=== Directive ===
Find each line in the entries below that contains the word "values" and copy those lines out in full.

============================================================

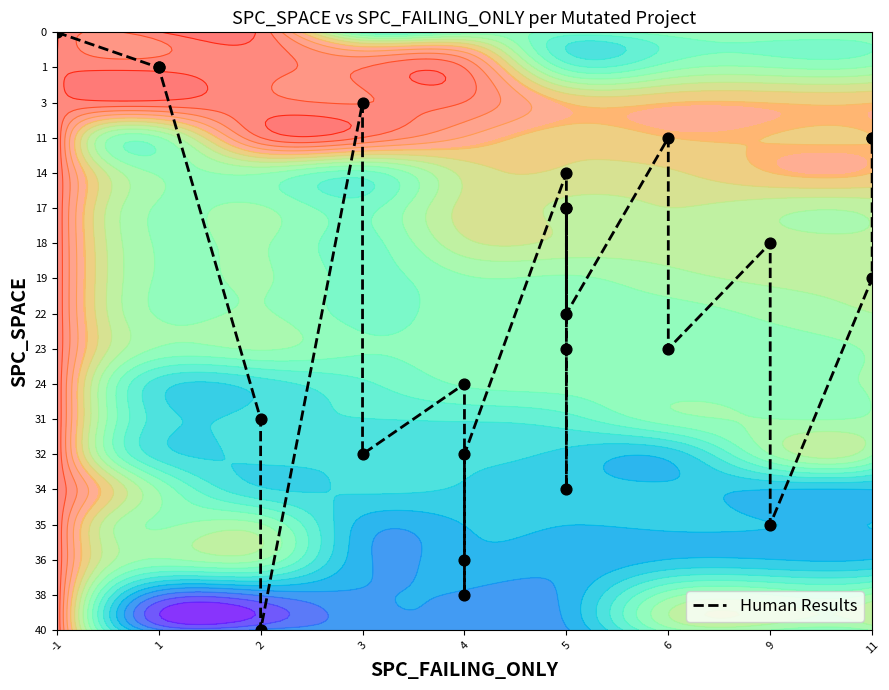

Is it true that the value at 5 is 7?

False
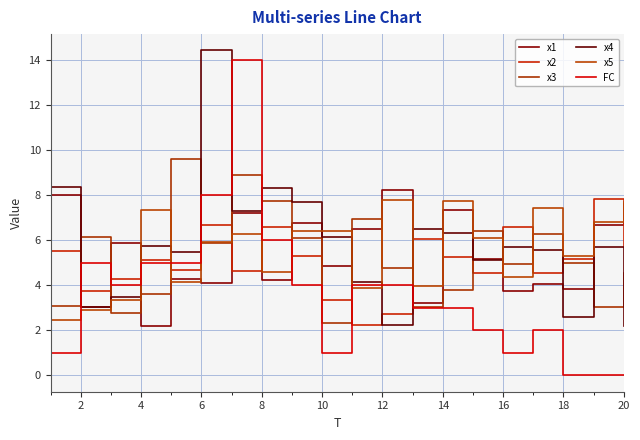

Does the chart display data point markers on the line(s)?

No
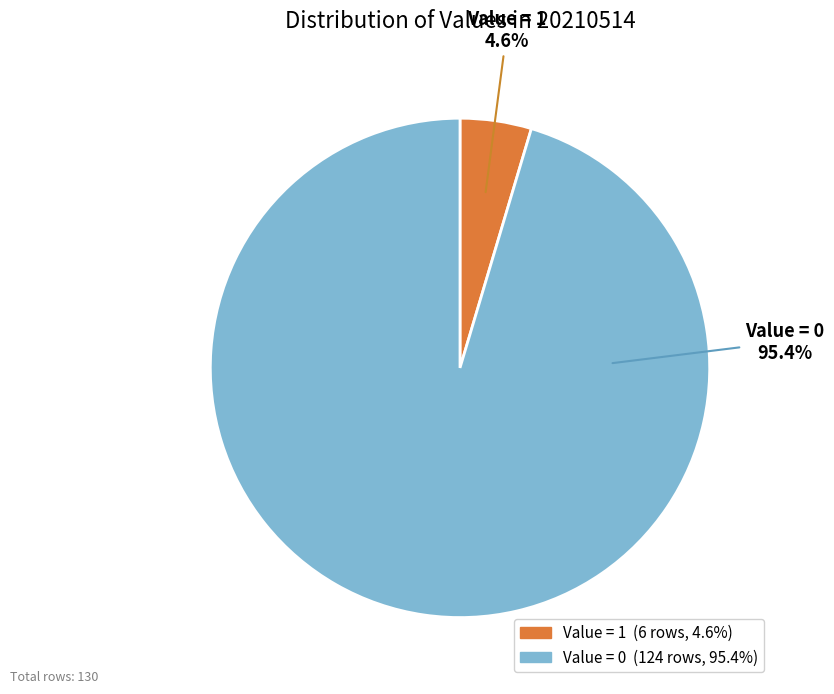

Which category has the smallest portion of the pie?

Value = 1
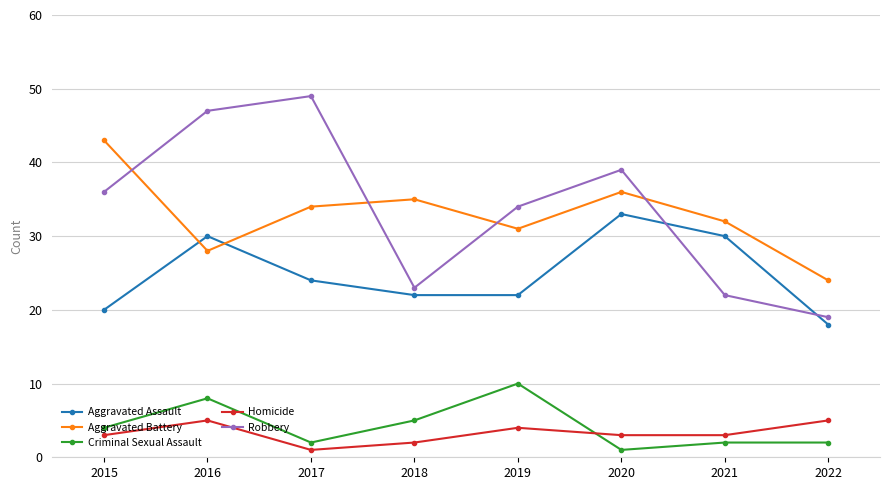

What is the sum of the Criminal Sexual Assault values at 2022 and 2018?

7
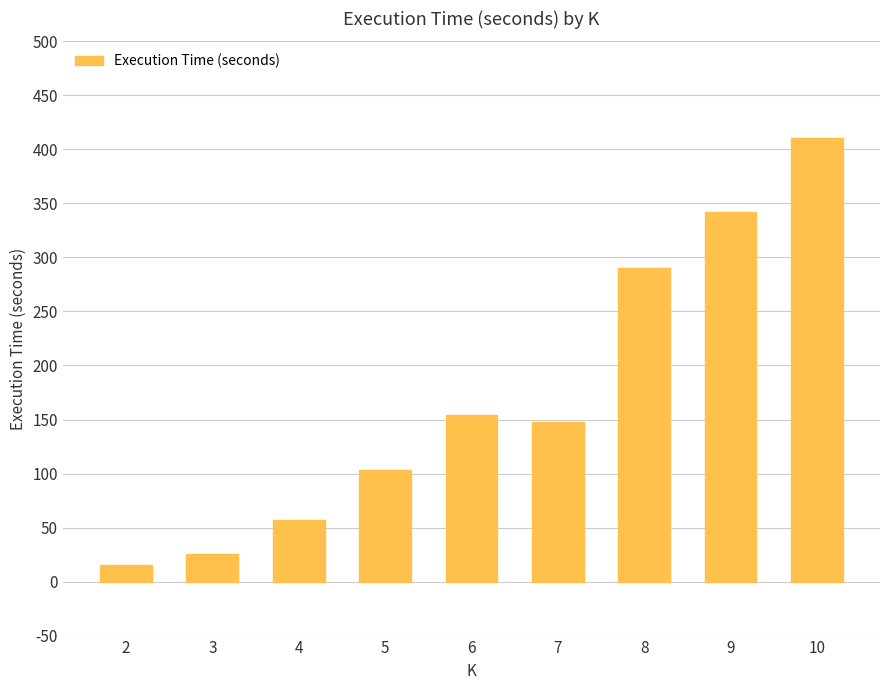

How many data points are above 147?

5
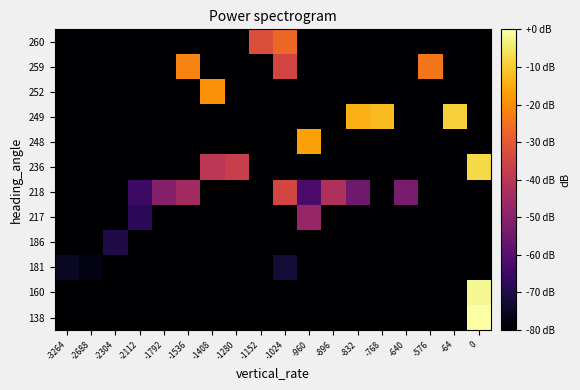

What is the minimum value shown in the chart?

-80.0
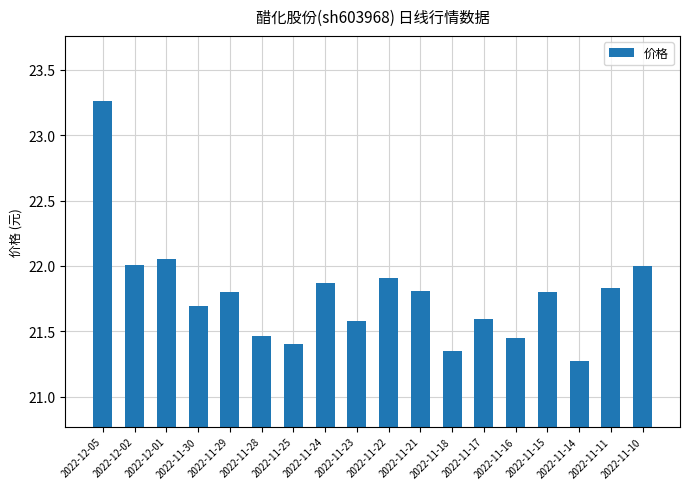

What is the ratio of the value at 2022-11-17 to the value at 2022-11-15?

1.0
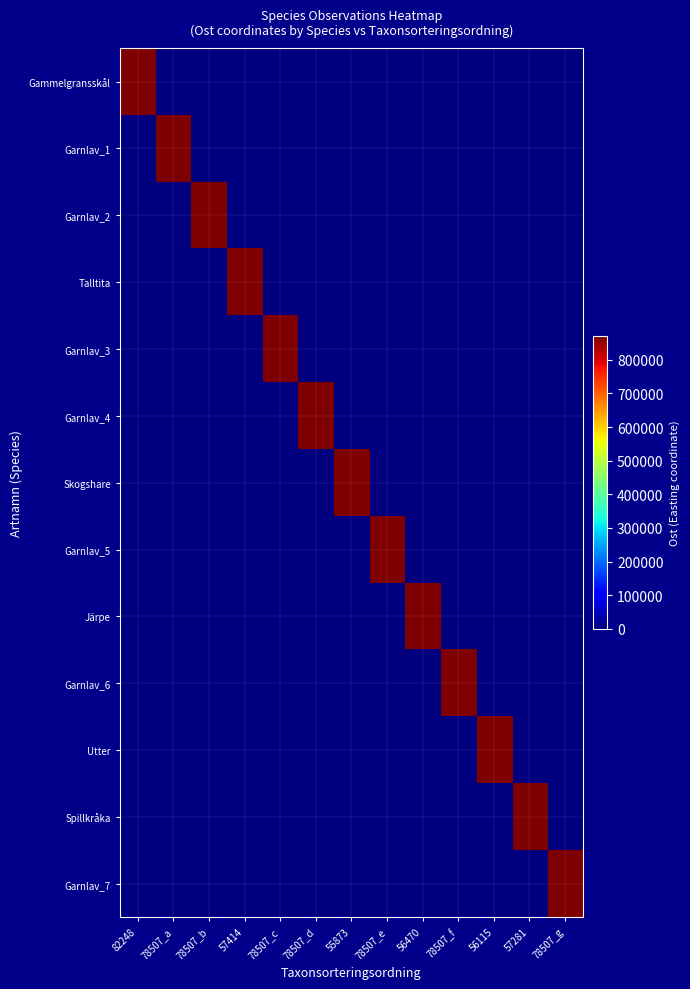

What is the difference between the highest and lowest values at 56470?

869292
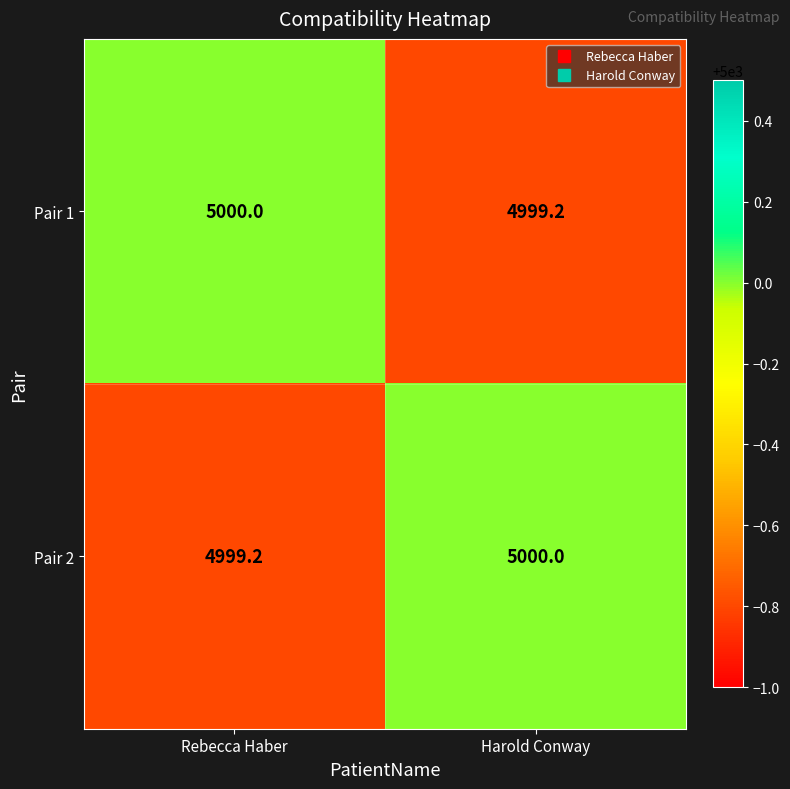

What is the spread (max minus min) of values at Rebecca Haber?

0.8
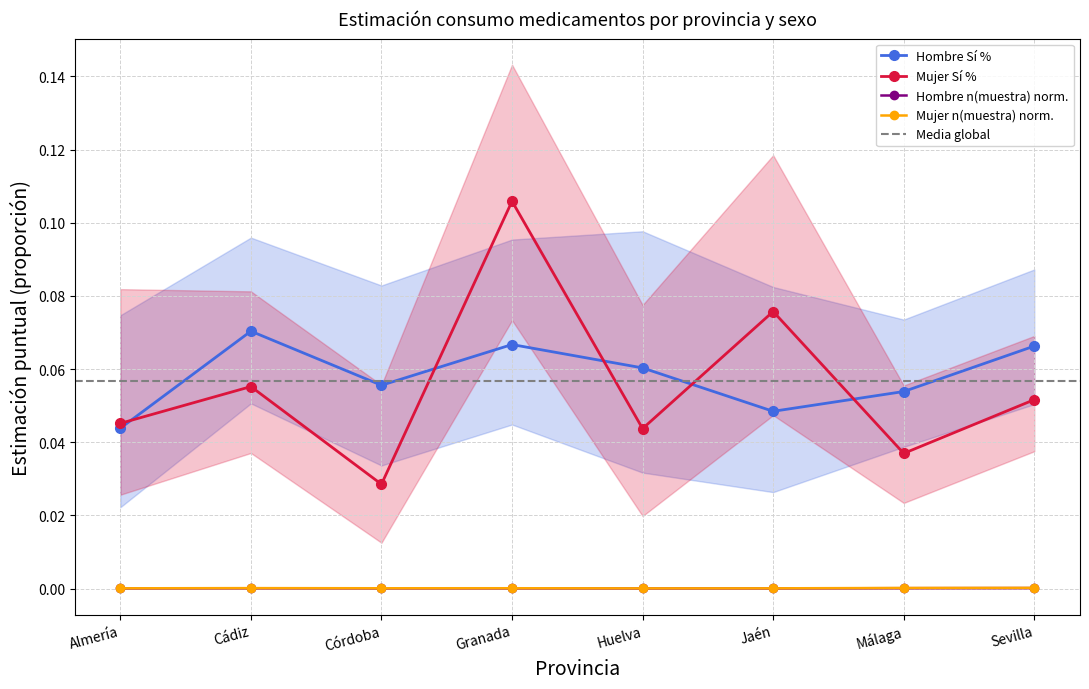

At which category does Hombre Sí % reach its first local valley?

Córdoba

============================================================

=== Reply ===
What is the sum of the Criminal Sexual Assault values at 2022 and 2018?
What is the difference between the highest and lowest values at 56470?
What is the spread (max minus min) of values at Rebecca Haber?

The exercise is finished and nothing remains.